I think we're just talking about slightly different things. I believe you're talking about only changing the helix and seeing the effects.
I'm talking about a complete clutch weight and spring design using a specific helix. What I mean is once the system is tuned to provide the correct engagement rpm and peak hp rpm during wot accelerations you get the effects I described above.
The way the few clutch gurus whos brains I've picked approach clutch tuning is as follows (it also makes sense from an engineering perspective):
- think about the type of throttle response you require, the rpm shift between peak torque and peak hp, and select a helix (in a perfect world you want the upshift at light throttle to keep the engine at or slightly above the peak torque rpm). If maximum speed is important, keep in mind steeper is less efficient at top speeds and make a compromise selection (not as steep).
- figure out how much belt clamping is required for no belt slip (once the primary has fully engaged, but before shifting occurs) and select a secondary spring that works with the helix to provide this minimum at all times (the steeper the helix, the stronger the secondary spring required).

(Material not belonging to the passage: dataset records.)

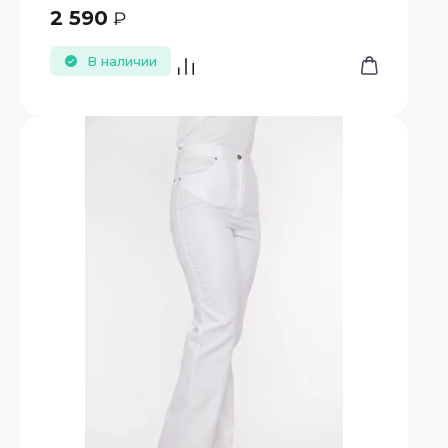
2 590
₽
В наличии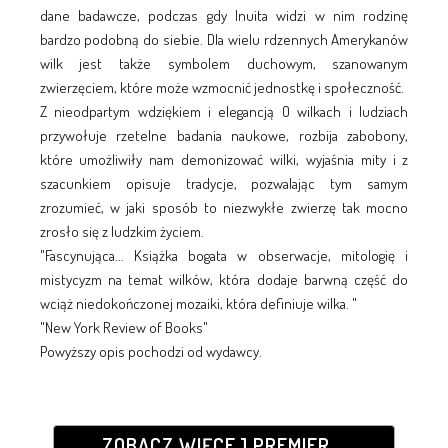
dane badawcze, podczas gdy Inuita widzi w nim rodzinę
bardzo podobną do siebie. Dla wielu rdzennych Amerykanów
wilk jest także symbolem duchowym, szanowanym
zwierzęciem, które może wzmocnić jednostkę i społeczność.
Z nieodpartym wdziękiem i elegancją O wilkach i ludziach
przywołuje rzetelne badania naukowe, rozbija zabobony,
które umożliwiły nam demonizować wilki, wyjaśnia mity i z
szacunkiem opisuje tradycje, pozwalając tym samym
zrozumieć, w jaki sposób to niezwykłe zwierzę tak mocno
zrosło się z ludzkim życiem.
"Fascynująca... Książka bogata w obserwacje, mitologię i
mistycyzm na temat wilków, która dodaje barwną część do
wciąż niedokończonej mozaiki, która definiuje wilka. "
"New York Review of Books"
Powyższy opis pochodzi od wydawcy.
ZOBACZ WIĘCEJ PREMIER...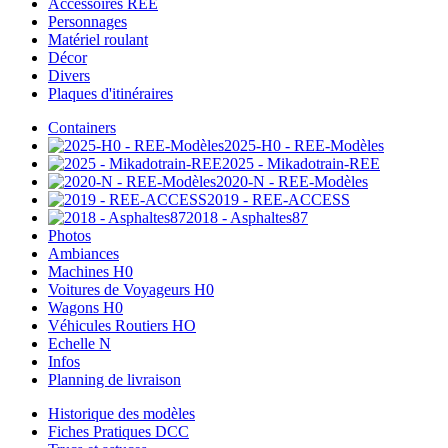
Accessoires REE
Personnages
Matériel roulant
Décor
Divers
Plaques d'itinéraires
Containers
2025-H0 - REE-Modèles
2025 - Mikadotrain-REE
2020-N - REE-Modèles
2019 - REE-ACCESS
2018 - Asphaltes87
Photos
Ambiances
Machines H0
Voitures de Voyageurs H0
Wagons H0
Véhicules Routiers HO
Echelle N
Infos
Planning de livraison
Historique des modèles
Fiches Pratiques DCC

- select a primary spring and weights and keep tweaking the primary until the rpms are where you want them throughout the entire wot throttle range.

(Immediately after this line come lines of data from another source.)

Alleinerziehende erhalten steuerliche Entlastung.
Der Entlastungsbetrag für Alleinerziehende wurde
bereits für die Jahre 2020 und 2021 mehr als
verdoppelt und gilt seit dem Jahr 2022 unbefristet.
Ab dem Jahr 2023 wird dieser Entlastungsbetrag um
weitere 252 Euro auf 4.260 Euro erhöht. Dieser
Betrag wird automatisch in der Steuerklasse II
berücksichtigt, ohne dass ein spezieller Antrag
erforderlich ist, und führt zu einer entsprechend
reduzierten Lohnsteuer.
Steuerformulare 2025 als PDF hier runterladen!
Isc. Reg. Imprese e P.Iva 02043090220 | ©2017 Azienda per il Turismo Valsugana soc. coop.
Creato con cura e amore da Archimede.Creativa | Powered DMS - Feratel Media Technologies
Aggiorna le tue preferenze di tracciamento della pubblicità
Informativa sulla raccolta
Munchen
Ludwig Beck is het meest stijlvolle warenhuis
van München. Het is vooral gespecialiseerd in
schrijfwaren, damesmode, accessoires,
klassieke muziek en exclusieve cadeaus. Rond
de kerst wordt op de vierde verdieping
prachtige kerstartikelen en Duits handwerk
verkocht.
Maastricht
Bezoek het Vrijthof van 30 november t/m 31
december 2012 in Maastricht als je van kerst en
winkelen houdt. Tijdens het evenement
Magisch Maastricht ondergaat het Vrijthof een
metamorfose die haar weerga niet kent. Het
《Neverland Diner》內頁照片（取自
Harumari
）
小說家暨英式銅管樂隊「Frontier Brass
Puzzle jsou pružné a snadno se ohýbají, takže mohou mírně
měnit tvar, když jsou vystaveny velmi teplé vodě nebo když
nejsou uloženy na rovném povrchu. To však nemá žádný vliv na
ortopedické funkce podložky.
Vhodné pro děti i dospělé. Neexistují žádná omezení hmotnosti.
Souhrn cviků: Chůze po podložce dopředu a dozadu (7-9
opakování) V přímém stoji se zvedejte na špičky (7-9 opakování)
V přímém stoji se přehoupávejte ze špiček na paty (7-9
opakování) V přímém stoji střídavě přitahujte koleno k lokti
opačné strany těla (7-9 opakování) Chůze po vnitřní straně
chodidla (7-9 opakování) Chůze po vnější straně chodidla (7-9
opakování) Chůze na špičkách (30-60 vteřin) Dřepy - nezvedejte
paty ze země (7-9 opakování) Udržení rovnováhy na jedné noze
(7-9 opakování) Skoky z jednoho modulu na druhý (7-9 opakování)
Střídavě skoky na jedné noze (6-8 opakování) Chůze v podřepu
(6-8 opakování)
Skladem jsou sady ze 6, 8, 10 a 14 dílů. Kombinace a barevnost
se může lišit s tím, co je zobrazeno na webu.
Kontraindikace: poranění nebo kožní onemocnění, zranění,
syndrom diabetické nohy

- if the throttle response isn't what you wanted (due to clutching) or the belt is stealing too much high speed hp select a different helix and start over.
If you take this approach the big descision in the system design is which helix to run. It drives the selection of everything else and the big tradoff is steeper angles keep the rpms more constant (once everything is optimized) and smaller angles place a more appropriate clamping load on the belt relative to engine torque. If you go with too high an angle and have a peppy machine but the top end will be down somewhat and the belt will wear faster at high speeds.
One of the many antiquated machines I have is a 1966 Olympic (I have a barn full of cars, snowmobiles, trucks, differentials, transmisions, engines, ring & pinions, posi units, etc., etc.). It doesn't have a helix at all (effectively running a 90° helix). That system is unaffected by engine torque, just track speed (once moving). The rpms for a given speed are constant, regardless of how much throttle is applied (well, extremely close). One advantage to this is all 9 hp is available instantly at any time because the engine always operates close to its peak hp.
Apparently the historic reason for the use of a helix was to get around the over clamping of the belt at high track speeds. Prior to the helix, belts were failing regularly on all of the higher performance machines (25 hp and up). The ability for the engine to run a lower rpm under lighter throttles for the same track speed and having a better top speed were secondary advantages. There have also been major improvements in belt designs over the years also.
I'm envious of your snow... They now even took away the falling snow picture for Thursday (indicating we're not getting any) at the weather web page for Ottawa:
Hope you have a good holiday and get lots of sledding in. Where abouts are you located?